Es sind Kinder und Jugendliche mit psychischen Störungen, welche im ambulanten Setting nicht genügend betreut und behandelt werden können. Bei solchen Kindern und Jugendlichen können akute Krisen zu Hause oder in der Schule dazu führen, dass es einen Aufenthalt in der Klinik erfordert. Auch Überbelastung innerhalb des Familiensystems kann Grund für eine Unterstützung sein. Vor allem im Nachgang der Coronakrise haben wir bemerkt, dass viele Familien an ihre Grenzen gestossen sind.
Viele Jugendliche haben auch negative Erfahrungen mit Mobbing gemacht und Ausgrenzungen erlebt. Manchmal herrscht ein grosser Leistungsdruck in der Schule oder von zu Hause aus, und da ist es teilweise hilfreich, solche Schülerinnen oder Schüler für einige Zeit aus der Klasse zu nehmen. Oftmals finden sie dann nach einem Aufenthalt in der Klinik zurück in den Alltag und können mit solchen Situationen besser umgehen.

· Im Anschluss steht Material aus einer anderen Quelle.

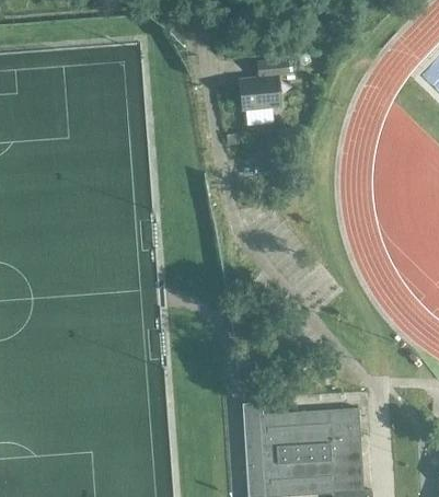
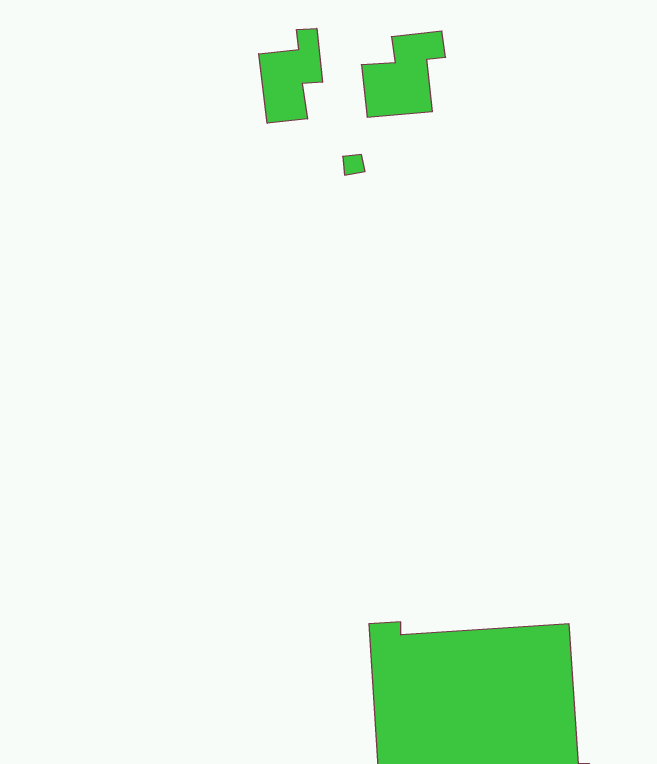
building: none -> [259,28,322,123]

Erhalten Sie auch Feedbacks von Jugendlichen, die bereits aus der Klinik ausgetreten sind?
Ich bin erst seit rund 3 Monaten auf dieser Station, aber es ist auch schon vorgekommen, dass Vereinzelte wieder vorbeigekommen sind und uns begrüsst haben. Wir waren doch für einige ein wichtiger Teil ihrer Reise zu einem besseren Leben, weshalb sie sich auch gerne bei uns erkundigen, wie es uns geht. Teilweise besuchen sie natürlich auch die Jugendlichen, die sie während ihres Aufenthaltes kennenlernen durften.